(Saved entries)
-=-=-=-=-

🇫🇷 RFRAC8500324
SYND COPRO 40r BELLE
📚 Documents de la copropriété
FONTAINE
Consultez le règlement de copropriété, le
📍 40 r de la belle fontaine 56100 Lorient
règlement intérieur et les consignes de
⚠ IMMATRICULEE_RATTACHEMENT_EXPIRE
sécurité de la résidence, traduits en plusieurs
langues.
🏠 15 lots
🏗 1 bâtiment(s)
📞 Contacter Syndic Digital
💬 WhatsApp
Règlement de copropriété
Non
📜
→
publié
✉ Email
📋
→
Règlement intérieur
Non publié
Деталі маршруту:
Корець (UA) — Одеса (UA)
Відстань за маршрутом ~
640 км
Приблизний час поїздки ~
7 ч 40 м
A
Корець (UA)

-=-=-=-=-

Set out, exactly as written, the lines from the line with "Корець (UA) — Одеса (UA)" to the last line of the records, inclusive, and only those lines.

Корець (UA) — Одеса (UA)
Відстань за маршрутом ~
640 км
Приблизний час поїздки ~
7 ч 40 м
A
Корець (UA)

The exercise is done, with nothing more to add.